╭─ PROVIDED RECORDS

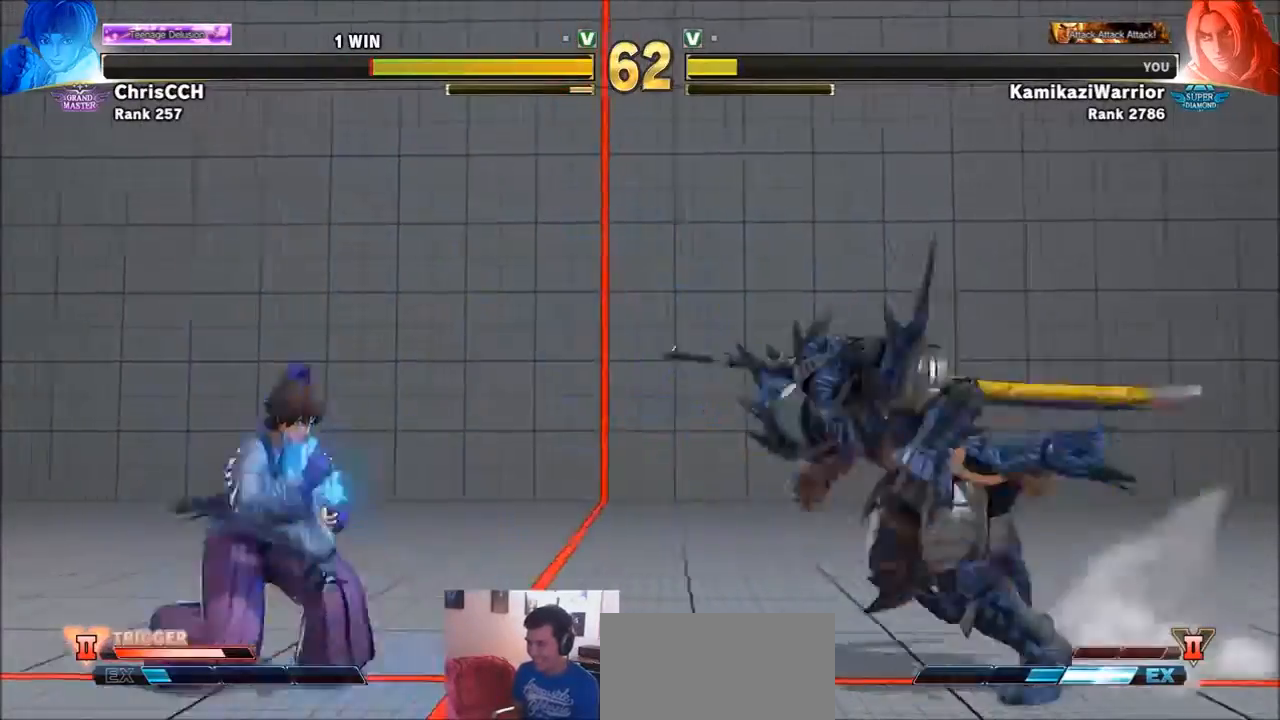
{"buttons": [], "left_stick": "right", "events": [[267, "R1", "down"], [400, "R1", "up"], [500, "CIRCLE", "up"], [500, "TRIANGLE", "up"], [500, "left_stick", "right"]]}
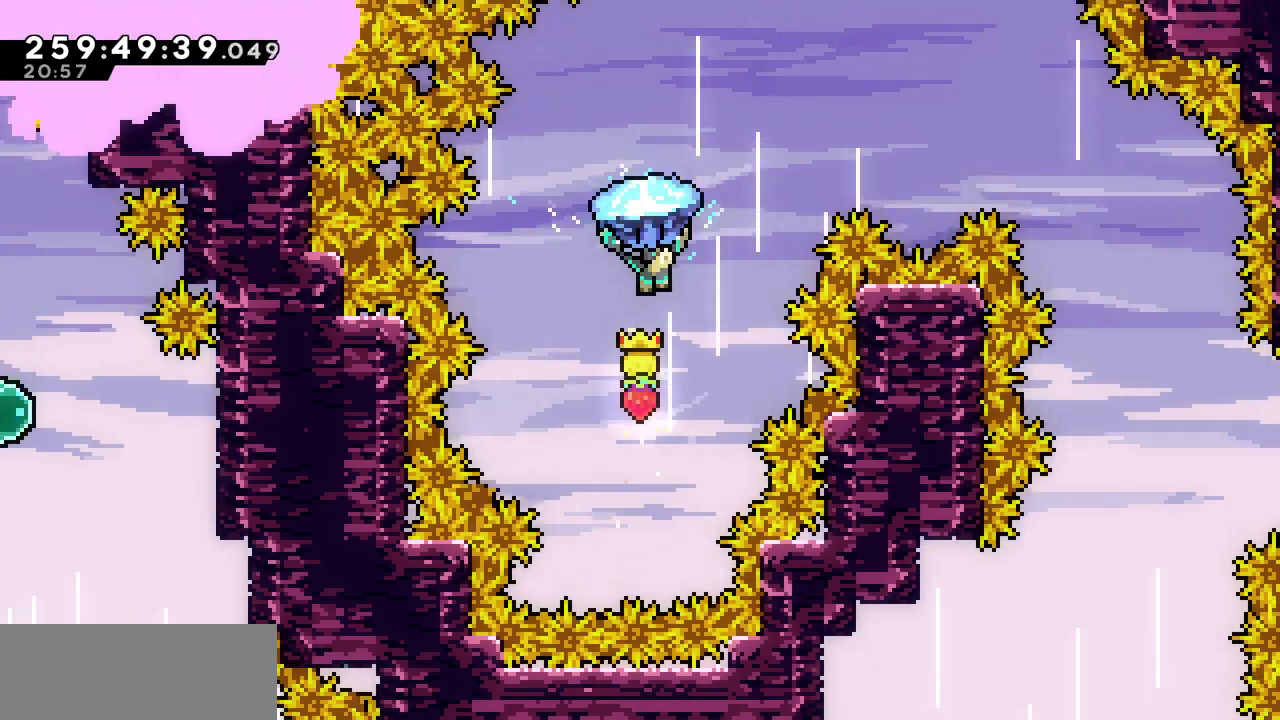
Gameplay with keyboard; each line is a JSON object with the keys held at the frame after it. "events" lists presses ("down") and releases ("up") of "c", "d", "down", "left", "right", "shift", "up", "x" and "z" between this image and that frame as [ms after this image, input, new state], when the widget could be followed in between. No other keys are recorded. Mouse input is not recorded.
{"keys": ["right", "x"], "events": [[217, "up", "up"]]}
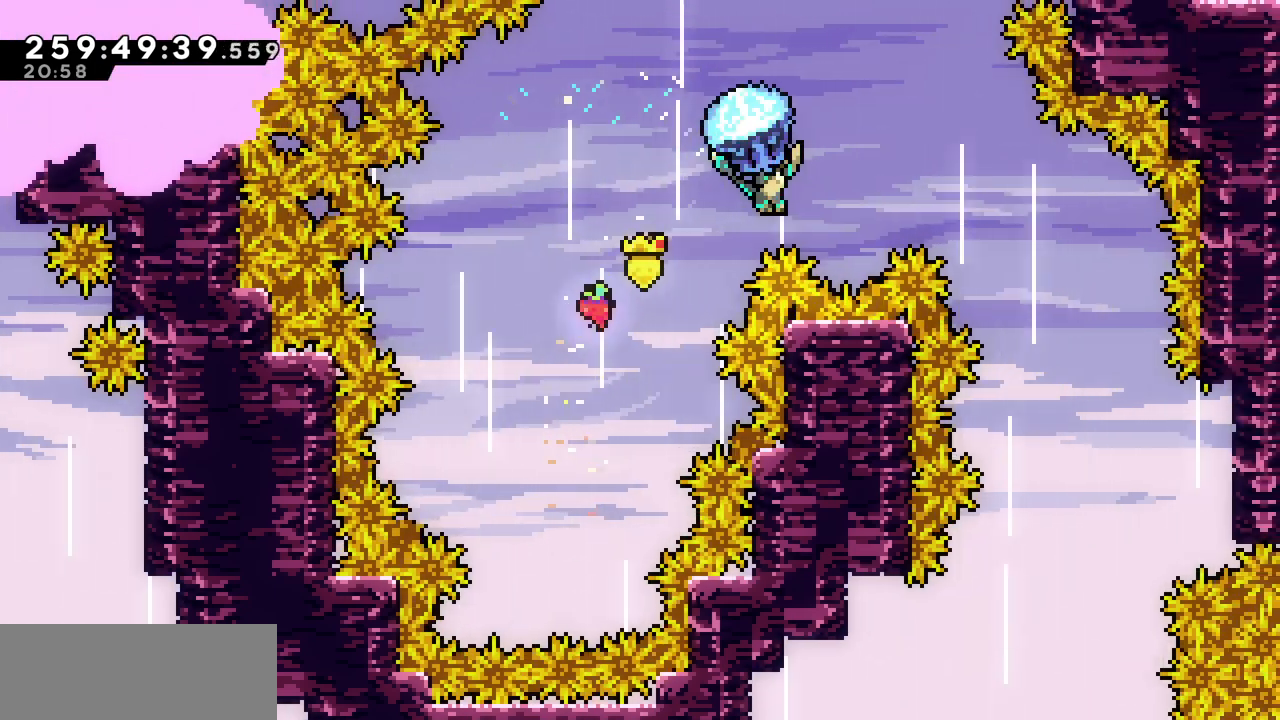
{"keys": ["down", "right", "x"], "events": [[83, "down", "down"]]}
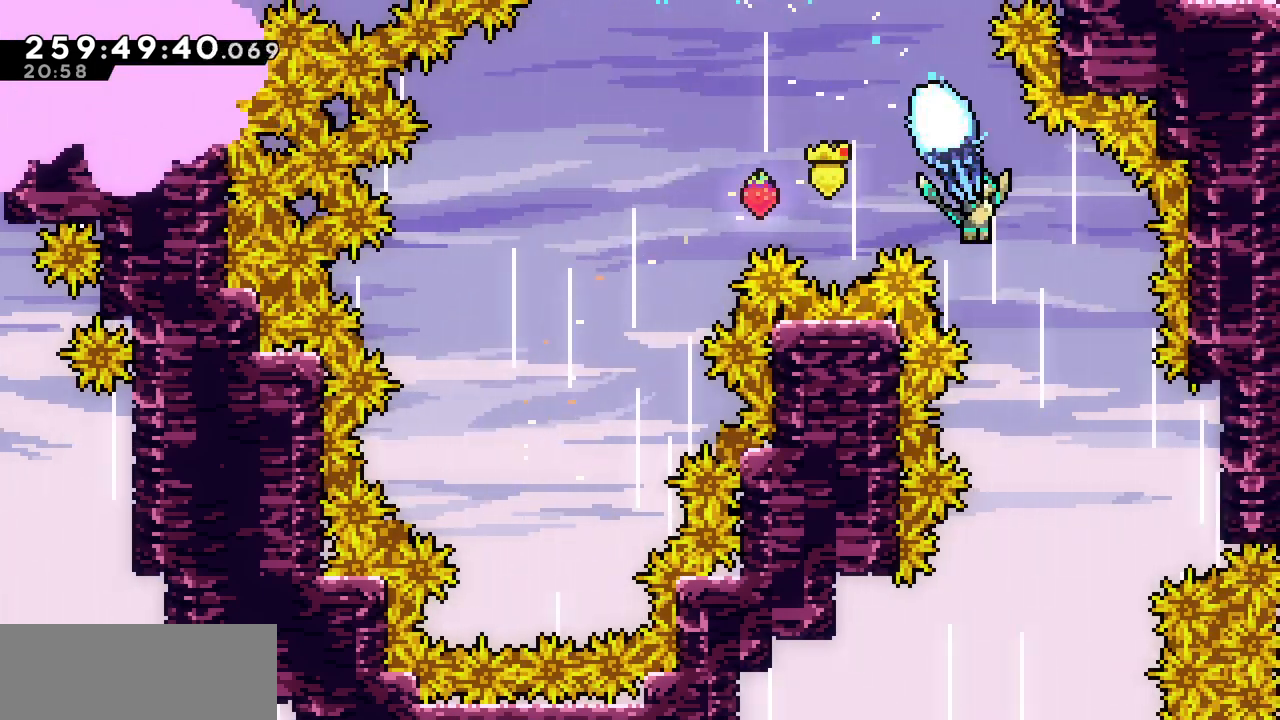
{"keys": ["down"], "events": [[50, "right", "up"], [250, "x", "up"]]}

╰─

YOUR INSTRUCTIONS:
Repeat the data in full and exactly. Omit pictures.

REPLY:
{"buttons": [], "left_stick": "right", "events": [[267, "R1", "down"], [400, "R1", "up"], [500, "CIRCLE", "up"], [500, "TRIANGLE", "up"], [500, "left_stick", "right"]]}
Gameplay with keyboard; each line is a JSON object with the keys held at the frame after it. "events" lists presses ("down") and releases ("up") of "c", "d", "down", "left", "right", "shift", "up", "x" and "z" between this image and that frame as [ms after this image, input, new state], when the widget could be followed in between. No other keys are recorded. Mouse input is not recorded.
{"keys": ["right", "x"], "events": [[217, "up", "up"]]}
{"keys": ["down", "right", "x"], "events": [[83, "down", "down"]]}
{"keys": ["down"], "events": [[50, "right", "up"], [250, "x", "up"]]}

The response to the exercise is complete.